Drug Development.

Women account for almost two-thirds of Alzheimer's disease (AD) cases, yet evidence significantly less clinical benefit from recently deployed amyloid-lowering therapies. To close this disparity gap, there is an urgent need to identify biological drivers of sex differences in the manifestation and clinical response to AD therapeutics. A recent review of multi-omic studies of AD reported >75% of studies showed female-specific changes at the molecular level (vs. 20% showing male-specific changes), including enrichment in innate and adaptive immune system changes. However, the majority of these studies rely on brain tissue, which lacks temporal resolution needed to address questions related to real-time biological responses to treatment.
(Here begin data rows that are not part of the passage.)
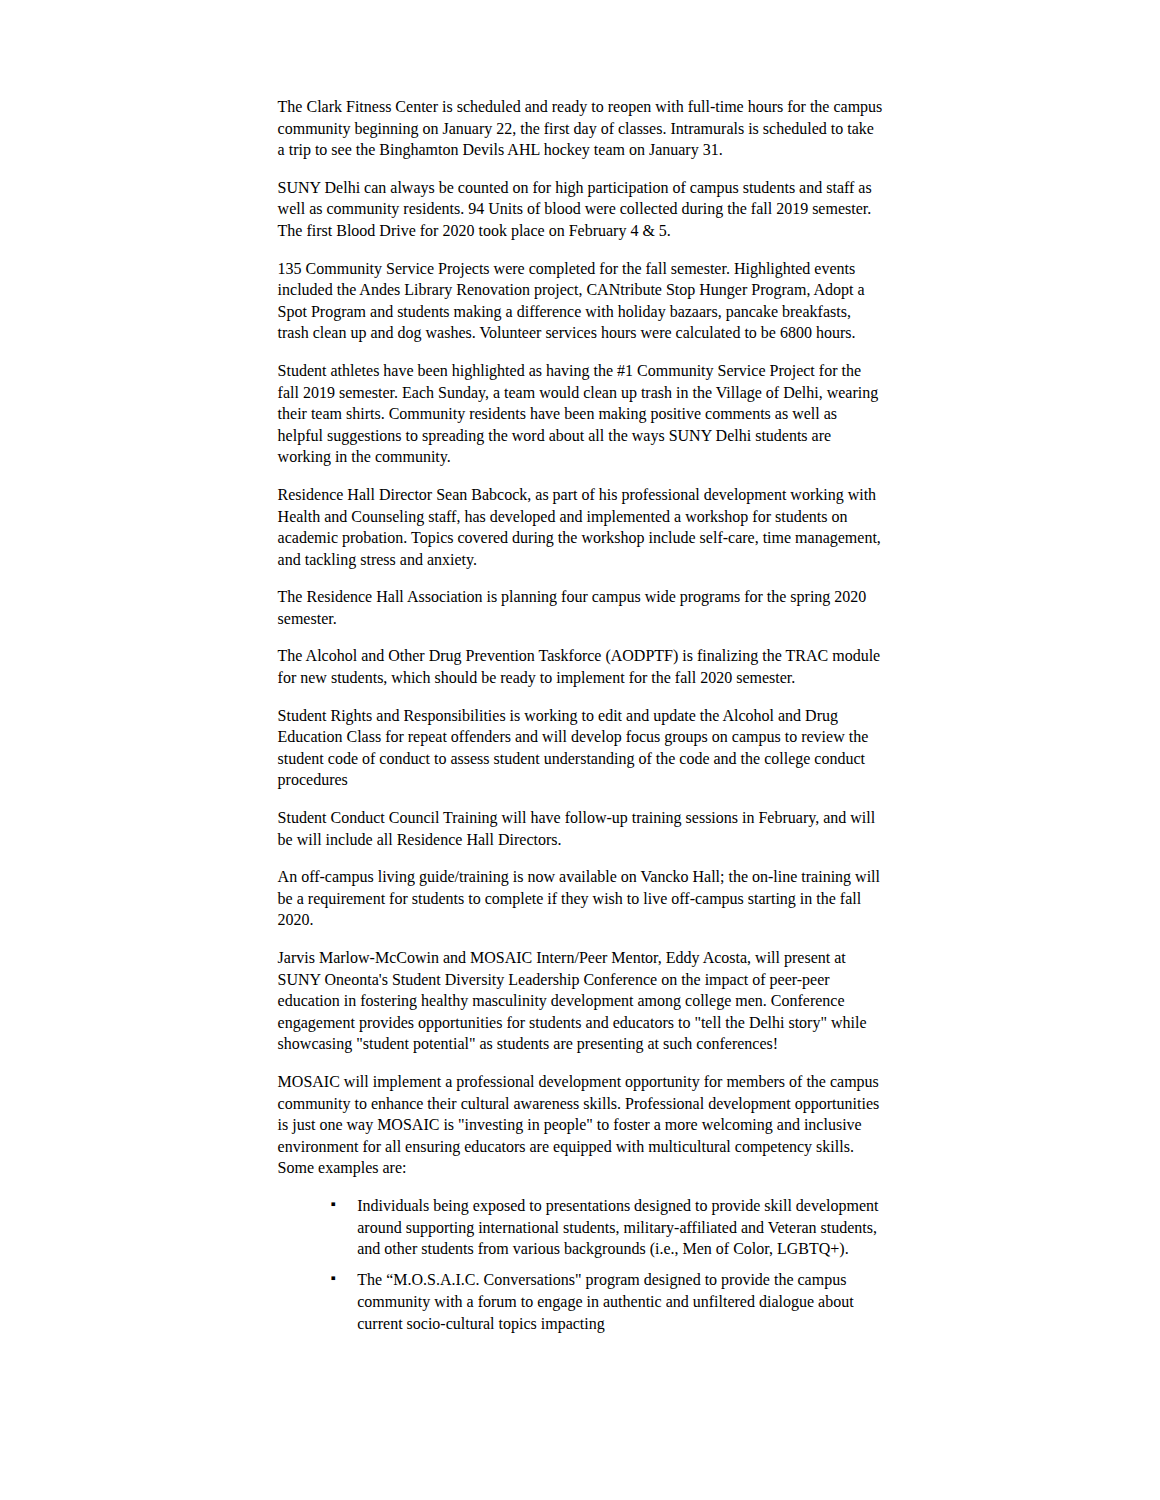The Clark Fitness Center is scheduled and ready to reopen with full-time hours for the campus community beginning on January 22, the first day of classes. Intramurals is scheduled to take a trip to see the Binghamton Devils AHL hockey team on January 31.
SUNY Delhi can always be counted on for high participation of campus students and staff as well as community residents. 94 Units of blood were collected during the fall 2019 semester. The first Blood Drive for 2020 took place on February 4 & 5.
135 Community Service Projects were completed for the fall semester. Highlighted events included the Andes Library Renovation project, CANtribute Stop Hunger Program, Adopt a Spot Program and students making a difference with holiday bazaars, pancake breakfasts, trash clean up and dog washes. Volunteer services hours were calculated to be 6800 hours.
Student athletes have been highlighted as having the #1 Community Service Project for the fall 2019 semester. Each Sunday, a team would clean up trash in the Village of Delhi, wearing their team shirts. Community residents have been making positive comments as well as helpful suggestions to spreading the word about all the ways SUNY Delhi students are working in the community.
Residence Hall Director Sean Babcock, as part of his professional development working with Health and Counseling staff, has developed and implemented a workshop for students on academic probation. Topics covered during the workshop include self-care, time management, and tackling stress and anxiety.
The Residence Hall Association is planning four campus wide programs for the spring 2020 semester.
The Alcohol and Other Drug Prevention Taskforce (AODPTF) is finalizing the TRAC module for new students, which should be ready to implement for the fall 2020 semester.
Student Rights and Responsibilities is working to edit and update the Alcohol and Drug Education Class for repeat offenders and will develop focus groups on campus to review the student code of conduct to assess student understanding of the code and the college conduct procedures
Student Conduct Council Training will have follow-up training sessions in February, and will be will include all Residence Hall Directors.
An off-campus living guide/training is now available on Vancko Hall; the on-line training will be a requirement for students to complete if they wish to live off-campus starting in the fall 2020.
Jarvis Marlow-McCowin and MOSAIC Intern/Peer Mentor, Eddy Acosta, will present at SUNY Oneonta's Student Diversity Leadership Conference on the impact of peer-peer education in fostering healthy masculinity development among college men. Conference engagement provides opportunities for students and educators to "tell the Delhi story" while showcasing "student potential" as students are presenting at such conferences!
MOSAIC will implement a professional development opportunity for members of the campus community to enhance their cultural awareness skills. Professional development opportunities is just one way MOSAIC is "investing in people" to foster a more welcoming and inclusive environment for all ensuring educators are equipped with multicultural competency skills. Some examples are:
Individuals being exposed to presentations designed to provide skill development around supporting international students, military-affiliated and Veteran students, and other students from various backgrounds (i.e., Men of Color, LGBTQ+).
The “M.O.S.A.I.C. Conversations" program designed to provide the campus community with a forum to engage in authentic and unfiltered dialogue about current socio-cultural topics impacting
We propose that deep molecular phenotyping of human biofluids [blood, cerebrospinal fluid (CSF)] may offer a key window to understand in-vivo biological signatures driving sex differences in response to AD therapies. Technological advancements in biofluid quantification now enable early, scalable detection of AD biology and have been used to show target engagement for recent amyloid antibody therapies. Both Lecanemab and Donanemab show significant improvements in CSF and plasma phosphorylated tau (p-tau) and GFAP, for instance. Yet, despite p-tau and GFAP evidencing sex differences in converging observational studies, clinical trials have not historically sex disaggregated their data. Newer high-throughput platforms now allow capture of >thousands of analytes from one human biofluid sample. These approaches are shedding light on novel pathways implicated in AD, evidence cross-tissue utility, and may allow dynamic quantification of the molecular signatures that change with AD treatment in a person-specific manner. Human in-vivo proteomic studies in other diseases highlight their utility for disentangling sex-differences biology. For instance, a recent study examining the most commonly used medications in adults identified hormonal contraceptives as having the single largest effect on the plasma proteome. In cardiovascular disease, large-scale plasma proteomics have identified differential pathways underlying cardiac disease in men versus women and identified novel molecular targets that may explain sex differences in response to heart failure treatments. In this session, we will underscore the opportunity to leverage in-vivo biofluid analytics to develop a sex-aware understanding of AD therapeutics.